Although it is not understood by the general public, under special relativity all objects have a constant velocity four-vector that describes the speed of an object not only through three orthogonal spatial dimensions but also through the temporal dimension, and that singular speed is C. For an object in motion (relative to a specified coordinate frame) the speed through time for the observer in motion is reduced by the Lorentz factor, giving rise to the phenomenon we know as relativistic time dilation. It should be understood, however, that the reason the observer sees dilation effects is because he is in motion through space. In other words, he is trading his time for a change in position. The faster he goes, the more time he gives up, e.g. the external world moves faster around him.
Objects with rest mass require propulsion in order to change velocity. This occurs by transferring the equivalent complementary momentum to a “propellant” of some kind such that global momentum remains unchanged. (The propellant can be an actual propellant, like fuel and oxidizer in the case of a rocket, water in the case of a powerboat, or the Earth itself in the case of a horse or runner.) However, while light has momentum proportional to its wavelength, it has no rest mass and is never at rest. If you could ride on a “beam of light” like the path of a single photon and experience motion in time they way it does, you wouldn’t see individual steps where the photon is in motion. Instead, you would see one long continuous path from inception to termination. For a photon, all points along its world-line occur simultaneously and there is no apparent motion whatsoever.

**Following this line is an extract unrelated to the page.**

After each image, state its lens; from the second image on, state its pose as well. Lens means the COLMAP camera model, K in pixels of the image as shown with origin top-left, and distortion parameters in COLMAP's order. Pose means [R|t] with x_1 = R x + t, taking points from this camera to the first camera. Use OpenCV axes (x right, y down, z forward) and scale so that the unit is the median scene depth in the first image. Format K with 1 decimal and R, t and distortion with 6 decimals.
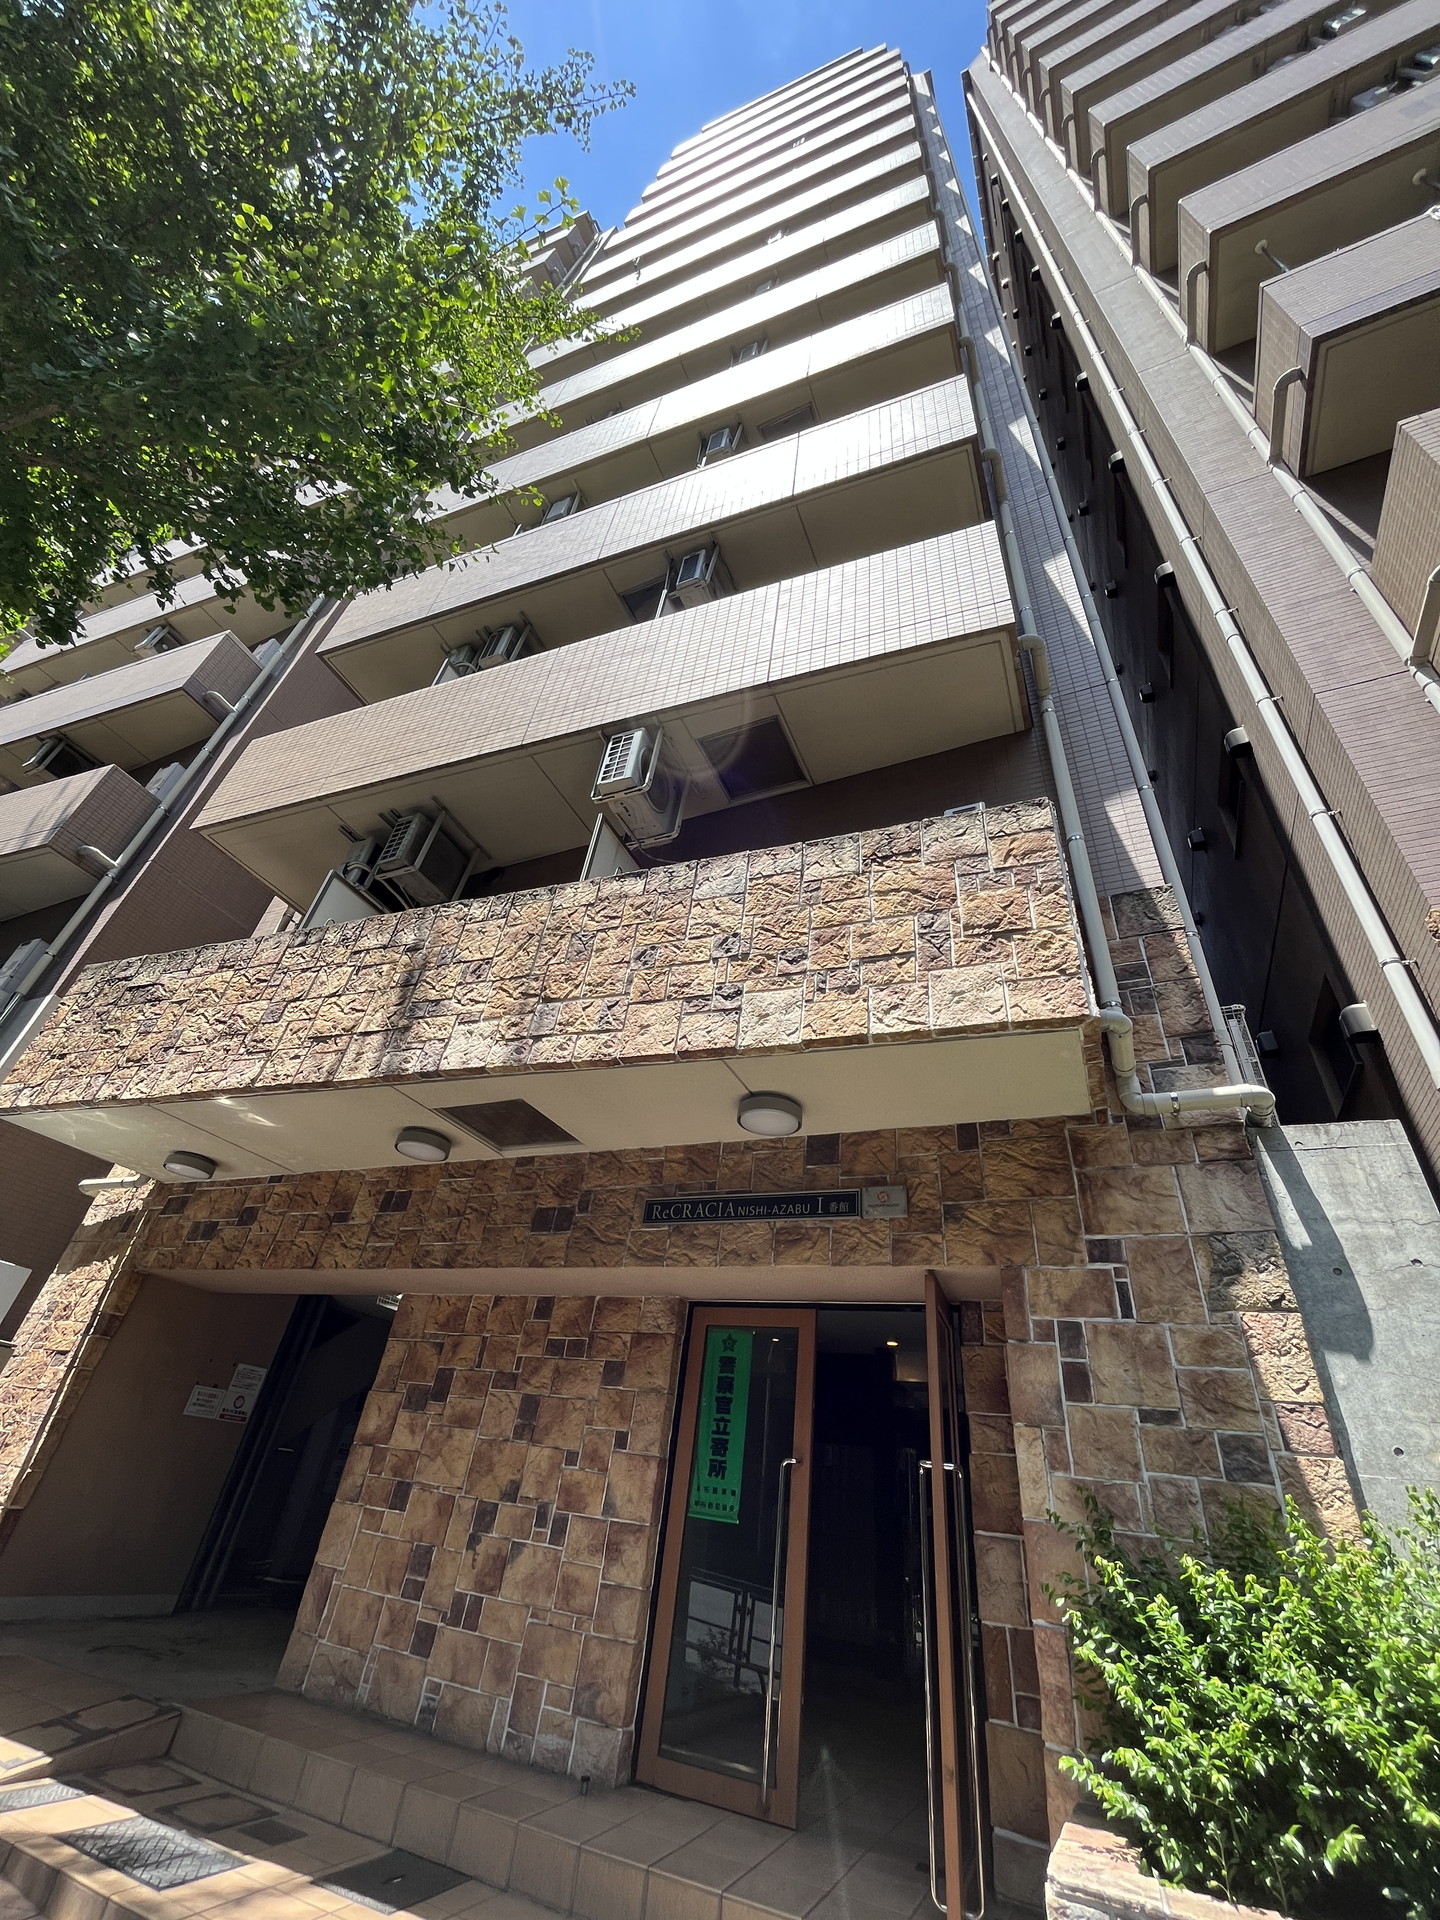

So to answer the question of the o.p., nothing propels light. By its very nature, it just goes and cannot ever stop. It can be accelerated, but this just results in a change of direction or wavelength, not speed.
Stranger
According to relativity could light be said to be motionless with everything else travelling at the speed of light?
No. For an object moving at any speed at all short of c, you can do this. But for photons and other massless objects (if there are any) that travel at exactly c, things don’t make sense if you try to do this.